START THE DATA

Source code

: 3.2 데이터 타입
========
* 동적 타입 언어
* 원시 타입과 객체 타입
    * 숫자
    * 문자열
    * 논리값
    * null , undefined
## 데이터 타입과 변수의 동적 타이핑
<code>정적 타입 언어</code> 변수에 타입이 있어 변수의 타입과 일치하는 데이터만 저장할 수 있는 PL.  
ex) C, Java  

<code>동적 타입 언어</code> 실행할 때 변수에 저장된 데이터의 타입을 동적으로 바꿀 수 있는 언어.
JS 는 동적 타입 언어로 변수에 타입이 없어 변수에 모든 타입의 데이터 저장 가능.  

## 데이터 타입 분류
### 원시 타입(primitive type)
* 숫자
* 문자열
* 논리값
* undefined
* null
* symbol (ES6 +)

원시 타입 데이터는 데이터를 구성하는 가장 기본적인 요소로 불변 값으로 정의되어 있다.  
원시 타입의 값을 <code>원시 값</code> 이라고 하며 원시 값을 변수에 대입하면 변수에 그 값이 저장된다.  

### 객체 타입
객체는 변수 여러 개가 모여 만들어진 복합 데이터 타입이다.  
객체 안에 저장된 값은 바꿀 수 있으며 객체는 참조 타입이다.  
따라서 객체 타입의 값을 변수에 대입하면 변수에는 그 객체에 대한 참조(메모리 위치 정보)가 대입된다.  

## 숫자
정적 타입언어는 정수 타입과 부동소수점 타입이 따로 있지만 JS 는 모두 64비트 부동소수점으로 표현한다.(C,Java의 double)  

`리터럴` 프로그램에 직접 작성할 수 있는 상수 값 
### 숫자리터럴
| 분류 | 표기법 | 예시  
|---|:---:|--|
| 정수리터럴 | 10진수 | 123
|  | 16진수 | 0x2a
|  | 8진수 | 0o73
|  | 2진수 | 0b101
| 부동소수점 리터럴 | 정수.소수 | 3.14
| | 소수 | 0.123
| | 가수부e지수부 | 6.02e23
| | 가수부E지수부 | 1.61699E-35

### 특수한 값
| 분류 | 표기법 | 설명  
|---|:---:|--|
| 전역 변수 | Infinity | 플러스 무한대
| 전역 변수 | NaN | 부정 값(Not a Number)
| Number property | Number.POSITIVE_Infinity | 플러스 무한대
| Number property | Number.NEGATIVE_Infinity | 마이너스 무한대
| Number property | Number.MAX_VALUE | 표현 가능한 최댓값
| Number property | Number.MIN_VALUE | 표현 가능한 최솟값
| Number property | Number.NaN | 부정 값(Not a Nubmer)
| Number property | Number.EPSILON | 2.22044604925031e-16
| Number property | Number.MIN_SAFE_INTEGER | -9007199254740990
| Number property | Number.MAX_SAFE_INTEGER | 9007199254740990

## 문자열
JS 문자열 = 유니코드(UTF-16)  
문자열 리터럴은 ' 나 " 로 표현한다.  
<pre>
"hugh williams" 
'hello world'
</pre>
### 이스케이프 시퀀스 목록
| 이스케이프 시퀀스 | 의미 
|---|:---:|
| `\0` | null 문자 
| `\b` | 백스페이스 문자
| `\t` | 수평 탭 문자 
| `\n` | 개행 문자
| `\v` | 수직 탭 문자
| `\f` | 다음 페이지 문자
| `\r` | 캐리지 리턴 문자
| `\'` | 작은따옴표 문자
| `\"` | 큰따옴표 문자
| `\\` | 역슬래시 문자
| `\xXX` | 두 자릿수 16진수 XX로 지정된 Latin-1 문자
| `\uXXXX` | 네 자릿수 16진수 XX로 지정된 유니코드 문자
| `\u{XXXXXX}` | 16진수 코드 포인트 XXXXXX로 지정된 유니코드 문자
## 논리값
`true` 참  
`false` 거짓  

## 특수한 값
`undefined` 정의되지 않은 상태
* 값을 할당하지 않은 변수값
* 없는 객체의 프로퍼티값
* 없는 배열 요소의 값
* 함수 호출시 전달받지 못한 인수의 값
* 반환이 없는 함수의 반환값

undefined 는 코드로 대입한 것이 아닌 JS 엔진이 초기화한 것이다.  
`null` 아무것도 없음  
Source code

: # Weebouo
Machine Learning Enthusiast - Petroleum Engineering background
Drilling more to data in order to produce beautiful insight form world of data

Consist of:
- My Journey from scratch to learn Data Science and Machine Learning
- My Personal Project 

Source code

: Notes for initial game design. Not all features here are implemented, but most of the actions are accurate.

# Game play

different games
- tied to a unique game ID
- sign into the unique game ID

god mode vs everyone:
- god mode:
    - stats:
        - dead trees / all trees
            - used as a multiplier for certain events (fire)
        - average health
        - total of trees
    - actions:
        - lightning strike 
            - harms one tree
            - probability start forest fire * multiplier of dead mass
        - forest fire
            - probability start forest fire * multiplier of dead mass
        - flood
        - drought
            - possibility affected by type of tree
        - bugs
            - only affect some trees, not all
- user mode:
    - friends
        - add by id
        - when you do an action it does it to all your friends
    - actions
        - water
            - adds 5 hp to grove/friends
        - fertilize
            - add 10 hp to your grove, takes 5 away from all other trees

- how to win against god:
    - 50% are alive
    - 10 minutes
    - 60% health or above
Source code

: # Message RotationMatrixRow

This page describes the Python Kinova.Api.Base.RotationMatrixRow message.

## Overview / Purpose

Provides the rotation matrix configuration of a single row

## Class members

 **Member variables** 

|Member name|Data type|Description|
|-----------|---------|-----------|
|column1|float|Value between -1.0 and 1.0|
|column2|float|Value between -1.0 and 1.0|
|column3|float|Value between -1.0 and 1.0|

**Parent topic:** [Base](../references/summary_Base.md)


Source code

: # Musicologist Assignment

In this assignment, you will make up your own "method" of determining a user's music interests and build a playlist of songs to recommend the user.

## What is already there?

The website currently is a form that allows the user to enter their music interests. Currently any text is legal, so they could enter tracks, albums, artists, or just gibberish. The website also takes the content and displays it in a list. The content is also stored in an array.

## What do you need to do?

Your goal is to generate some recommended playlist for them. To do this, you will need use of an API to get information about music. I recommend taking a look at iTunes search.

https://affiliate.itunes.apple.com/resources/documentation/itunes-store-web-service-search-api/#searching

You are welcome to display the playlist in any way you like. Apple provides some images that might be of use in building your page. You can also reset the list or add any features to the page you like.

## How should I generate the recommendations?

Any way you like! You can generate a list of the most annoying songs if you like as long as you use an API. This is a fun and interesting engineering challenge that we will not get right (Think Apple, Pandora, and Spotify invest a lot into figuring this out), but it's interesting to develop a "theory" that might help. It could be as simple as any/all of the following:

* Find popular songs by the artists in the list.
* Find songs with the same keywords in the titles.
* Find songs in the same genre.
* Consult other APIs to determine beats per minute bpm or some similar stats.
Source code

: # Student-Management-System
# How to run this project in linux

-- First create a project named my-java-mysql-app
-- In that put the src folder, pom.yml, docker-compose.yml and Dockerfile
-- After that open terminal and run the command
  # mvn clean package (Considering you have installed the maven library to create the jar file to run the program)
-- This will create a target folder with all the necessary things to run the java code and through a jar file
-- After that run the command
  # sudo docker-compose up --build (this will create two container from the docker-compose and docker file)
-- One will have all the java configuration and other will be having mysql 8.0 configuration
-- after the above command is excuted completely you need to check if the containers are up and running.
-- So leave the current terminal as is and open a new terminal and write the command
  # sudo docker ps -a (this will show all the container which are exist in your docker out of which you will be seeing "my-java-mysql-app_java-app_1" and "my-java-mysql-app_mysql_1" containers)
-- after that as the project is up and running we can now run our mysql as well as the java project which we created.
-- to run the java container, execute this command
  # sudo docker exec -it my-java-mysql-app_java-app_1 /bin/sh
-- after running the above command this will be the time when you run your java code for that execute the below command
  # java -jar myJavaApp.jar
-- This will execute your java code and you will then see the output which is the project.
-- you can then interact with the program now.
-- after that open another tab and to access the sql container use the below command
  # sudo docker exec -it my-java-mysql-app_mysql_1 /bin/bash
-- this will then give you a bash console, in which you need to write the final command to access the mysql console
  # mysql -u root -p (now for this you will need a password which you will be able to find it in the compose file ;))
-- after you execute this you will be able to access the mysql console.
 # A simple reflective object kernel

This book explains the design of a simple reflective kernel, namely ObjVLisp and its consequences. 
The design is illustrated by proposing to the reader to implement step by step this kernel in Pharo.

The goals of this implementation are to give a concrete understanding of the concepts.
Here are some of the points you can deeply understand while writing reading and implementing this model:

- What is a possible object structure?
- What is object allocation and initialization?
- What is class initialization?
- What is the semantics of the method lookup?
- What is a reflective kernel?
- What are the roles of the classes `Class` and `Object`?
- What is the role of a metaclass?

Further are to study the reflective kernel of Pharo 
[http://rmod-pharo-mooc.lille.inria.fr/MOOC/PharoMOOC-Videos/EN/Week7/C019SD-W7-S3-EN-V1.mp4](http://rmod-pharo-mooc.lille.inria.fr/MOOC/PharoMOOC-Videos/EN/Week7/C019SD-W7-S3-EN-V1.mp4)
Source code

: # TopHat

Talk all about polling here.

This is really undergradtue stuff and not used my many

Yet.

END THE DATA

▶ **WHAT IS BEING ASKED**
Write out the lines above without any change, beginning at the line that contains "## 데이터 타입 분류" and stopping after the line that contains "원시 타입의 값을 <code>원시".

▶ **RESPONSE BELOW**
## 데이터 타입 분류
### 원시 타입(primitive type)
* 숫자
* 문자열
* 논리값
* undefined
* null
* symbol (ES6 +)

원시 타입 데이터는 데이터를 구성하는 가장 기본적인 요소로 불변 값으로 정의되어 있다.  
원시 타입의 값을 <code>원시 값</code> 이라고 하며 원시 값을 변수에 대입하면 변수에 그 값이 저장된다.  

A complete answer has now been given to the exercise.